Menulis dengan hati bisa jadi cara berbeda-beda setiap penulis. Dan untuk bisa menemukannya, belajar dan berlatih tak kenal lelah adalah kunci untuk menemukannya. Siapapun penulisnya, pada dasarnya ia juga dituntut untuk terus belajar dan berlatih. Jangan pernah berhenti belajar dan menulis. Karena dengan terus belajar, kita akan banyak menemukan sesuatu.
6. Jangan ragu publikasikan tulisan
Setelah kita bisa menulis. Maka selanjutnya, jangan pernah ragu untuk mempublikasikan tulisan kita secara terbuka.
Saat kini kan semua orang ingin tampil. Sosial media telah secara efektif menyediakan ruang bagi siapapun untuk narsis dan menampilkan beragam ide dan gagasannya masing-masing. Nah, kini saatnya tulisan kita masukan agar dapat respon dan juga sekaligus dibaca bayak orang.
Narsisnya penulis tentu terbatas pada publikasi tulisan terbaik hasil latihan. Ini pun harus berulang dipastikan bahwa proses editing dan review sudah dilakukan.
Tulisan-tulisan yang kita bagi, mungkin awalnya tak banyak dibaca. Namun bila kita konsisten, bukan tak mungkin ada banyak yang tertarik dan menyukai tulisan kita.
Karena itu pula, bagi yang punya akun sosial media, juga blog dan sarana lainnya, silahkan masukan tulisan di sana dan berinteraksilah dengan santun dan lapang dada bila ada kritikan atau ada yang mencela.
7. Menulis sebagai Dakwah
Terakhir, niatkan pula menulis ini sebagai dakwah kita untuk memperbaiki keadaan. Dengan menulis, orang akan paham kita, juga pandangan-pandangan yang kita miliki. Orang lain juga akan mengetahui kepribadian, nilai-nilai serta karakter yang melekat dalam tulisan kita. Lewat tulisan-tulisan kita, mari kita sedekah literasi untuk sesama.
Melalui tulisan yang kita buat, kita perbaiki keadaan sedikit demi sedikit.
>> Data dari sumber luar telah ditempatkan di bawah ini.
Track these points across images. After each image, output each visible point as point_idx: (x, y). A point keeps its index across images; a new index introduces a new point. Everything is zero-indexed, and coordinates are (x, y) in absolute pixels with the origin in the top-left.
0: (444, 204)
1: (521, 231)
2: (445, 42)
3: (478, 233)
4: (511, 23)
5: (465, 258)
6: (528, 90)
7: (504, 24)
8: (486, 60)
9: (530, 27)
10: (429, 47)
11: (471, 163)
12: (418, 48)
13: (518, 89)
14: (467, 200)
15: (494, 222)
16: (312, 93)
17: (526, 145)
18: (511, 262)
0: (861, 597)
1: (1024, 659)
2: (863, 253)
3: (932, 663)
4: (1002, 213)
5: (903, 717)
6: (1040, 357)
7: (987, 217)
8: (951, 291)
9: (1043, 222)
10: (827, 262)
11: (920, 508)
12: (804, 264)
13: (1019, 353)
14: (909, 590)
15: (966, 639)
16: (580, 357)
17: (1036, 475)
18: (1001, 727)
Kita dorong orang-orang sekitar untuk punya pola pikir dan kecenderungan yang baik. Dengan berubahnya waktu, semoga pula kebaikan yang kita inginkan bisa terus meluas.
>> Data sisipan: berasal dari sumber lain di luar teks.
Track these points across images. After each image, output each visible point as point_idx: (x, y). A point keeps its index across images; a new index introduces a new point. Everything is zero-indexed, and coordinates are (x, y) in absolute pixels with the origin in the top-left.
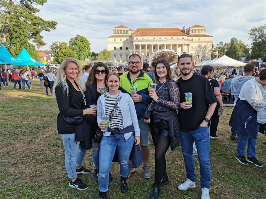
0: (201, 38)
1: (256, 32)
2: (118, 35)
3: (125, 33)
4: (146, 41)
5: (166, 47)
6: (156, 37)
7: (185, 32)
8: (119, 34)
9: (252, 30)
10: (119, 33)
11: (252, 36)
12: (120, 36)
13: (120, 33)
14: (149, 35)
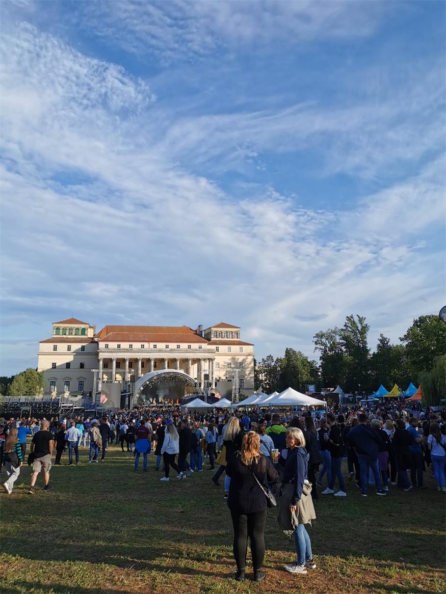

Masyarakat zakat dan gerakan zakat tak melulu bersedekah ke publik dengan uang dan beragam barang-barang kebutuhan para dhuafa. Saatnya kini aktivis zakat juga berdakwah melalui literasi zakat untuk mencerahkan dan mendidik umat.
Selanjutnya, menjadi amil penulis sesungguhnya memiliki banyak sekali manfaat. Kebaikan ini didapatkan bukan bagi amil yang penulis saja, juga orang lain yang membaca dan merenungi tulisannya.
Satu hal yang harus dihindari dari seorang penulis adalah jangan punya sedikitpun niatan ingin menjadi terkenal. Menulis adalah mendidik dunia dengan kata, kalau kita terjebak justru ingin jadi terkenal, berarti amil yang penulis telah gagal.
Berkaryalah, dan terus menulis, fokus pada perluasan gagasan dan ide kebaikan. Soal terkenal jangan pernah jadi tujuan. Kata Mas Jamil Azzaini dalam bukunya yang berjudul “ON”, “jika kamu ingin tahu dunia maka membacalah tapi jika kamu ingin dunia tahu kamu maka menulislah”.